Ahmad berpendapat, lewat Rancangan Undang-Undang Kesehatan, persoalan tersebut seharusnya bisa diselesaikan. Selain itu, adanya kekosongan regulasi dari aturan yang berlaku sebelumnya juga bisa diatasi melalui rancangan undang-undang tersebut.

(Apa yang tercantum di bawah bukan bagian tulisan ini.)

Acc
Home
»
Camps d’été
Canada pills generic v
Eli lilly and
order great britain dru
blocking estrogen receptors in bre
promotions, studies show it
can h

Ketua Umum Pengurus Besar Ikatan Dokter Indonesia Moh Adib Khumaidi mengatakan, pembahasan RUU Kesehatan diharapkan bisa dijalankan dengan matang. Persoalan dasar dalam sistem kesehatan Indonesia harus dibahas secara komprehensif, mulai dari sistem pembiayaan, pelayanan kesehatan, hingga pendidikan tenaga kesehatan dan tenaga medis.
KOMPAS/HERU SRI KUMORO
Ketua Umum Ikatan Dokter Indonesia (IDI) periode 2022-2025 Mohammad Adib Khumaidi menyampaikan berbagai isu terkini terkait kesehatan, termasuk soal RUU Kesehatan omnibus law saat berkunjung ke Kantor Redaksi Harian Kompas, Jakarta, Selasa (20/12/2022).
Perlindungan hukum dan hak imunitas tenaga kesehatan dan tenaga medis juga harus menjadi perhatian khusus. Tanpa ada perlindungan bagi tenaga kesehatan dan tenaga medis, pelayanan kesehatan di masyarakat tidak dapat optimal. Para tenaga kesehatan dan tenaga medis pun akan cenderung menerapkan praktik kesehatan berbiaya tinggi sebagai upaya perlindungan diri terhadap hukum. Sementara hal itu justru berkebalikan dengan prinsip program jaminan kesehatan nasional dengan biaya pelayanan yang efektif.